Fans bemoan the convoluted continuity of comics but it is storylines like Infinity Gauntlet that remind us how gosh-danged magical comics books can be. It’s a storyline that has spawned decades.

You can get Infinity Gauntlet collected in paperback for a nice price.

The Kree–Skrull War

It’s researching lists like this that I’m reminded of the absolute wonder that is the decades of Marvel Comics stories. The Kree–Skrull War is yet another iconic cosmic storyline.

The story spanned Avengers #89 – 97 and was written during the Vietnam War. Although we’ve seen threads from the story, like the introduction of the romance between Scarlet Witch and the Vision, already in the MCU, we will see more in the Captain Marvel movie.

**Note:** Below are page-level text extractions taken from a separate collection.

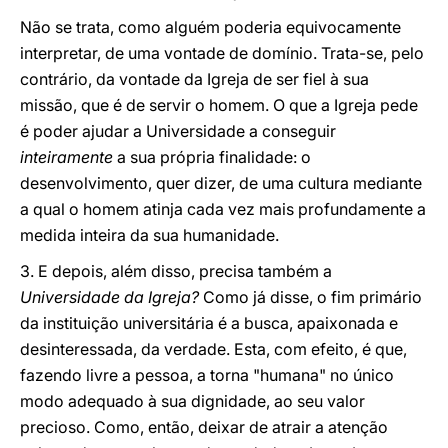
Não se trata, como alguém poderia equivocamente
interpretar, de uma vontade de domínio. Trata-se, pelo
contrário, da vontade da Igreja de ser fiel à sua
missão, que é de servir o homem. O que a Igreja pede
é poder ajudar a Universidade a conseguir
inteiramente
a sua própria finalidade: o
desenvolvimento, quer dizer, de uma cultura mediante
a qual o homem atinja cada vez mais profundamente a
medida inteira da sua humanidade.
3. E depois, além disso, precisa também a
Universidade da Igreja?
Como já disse, o fim primário
da instituição universitária é a busca, apaixonada e
desinteressada, da verdade. Esta, com efeito, é que,
fazendo livre a pessoa, a torna "humana" no único
modo adequado à sua dignidade, ao seu valor
precioso. Como, então, deixar de atrair a atenção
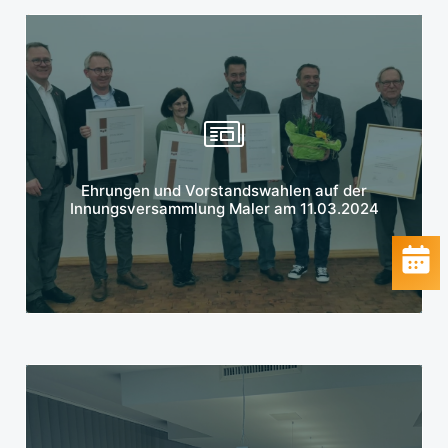
Mehr erfahren
Ehrungen und Vorstandswahlen auf der
Innungsversammlung Maler am 11.03.2024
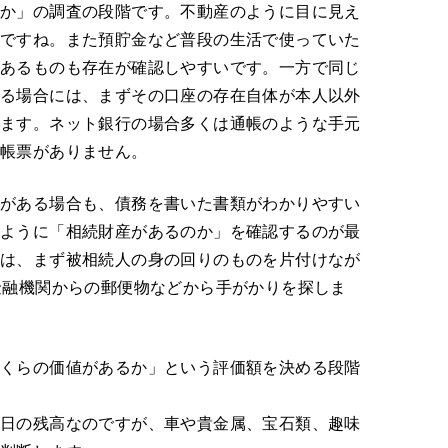
るか」の調査の段階です。不動産のように目に見え
いですね。また預貯金など普段の生活で使っていた
があるものも存在が確認しやすいです。一方で同じ
ある場合には、まずその口座の存在自体が本人以外
ります。ネット銀行の場合多くは通帳のような手元
や帳票がありません。
務がある場合も、債務を書いた書類がわかりやすい
のように「相続財産があるのか」を確認するのが最
査は、まず被相続人の身の回りのものを片付けなが
金融機関からの郵便物などから手がかりを探しま
いくらの価値があるか」という評価額を決める段階
亡日の残高なのですが、車や貴金属、宝石類、趣味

The Kree hero Captain Marvel is captured on Earth by the Avengers. This event traps the Avengers in the middle of a galactic war that had been going on for millennia. We’ve written a full piece on the Kree–Skrull War, including an examination of the military ethics of the storyline, so I’ll point you there.

The Kree-Skrull War has a really great collected trade paperback.

Planet Hulk

Thor: Ragnarok brought elements of Planet Hulk to the MCU. And I gotta say, it did so fantastically. (And it has an animated feature-length film.)

The Planet Hulk storyline is basically thus: Some of Earth’s heroes are witness to the ongoing destruction that a rampaging Hulk inflicts upon Earth’s innocents. As a preventative measure, they jettison Hulk into space.

But you can’t keep a good Hulk from smashing, so lo and behold, the Hulk crash lands on a planet centered around gladiatorial-style battles and showmanship. Becoming their champion, the Hulk sees his influence on the planet rise…

Planet Hulk is a modern comic classic. It’s an excellent storyline already brought to the big screen. But if you are curious about the original story, it’s a comic that is an engaging and enthralling read.

Planet Hulk is collected in a Hulk-sized omnibus.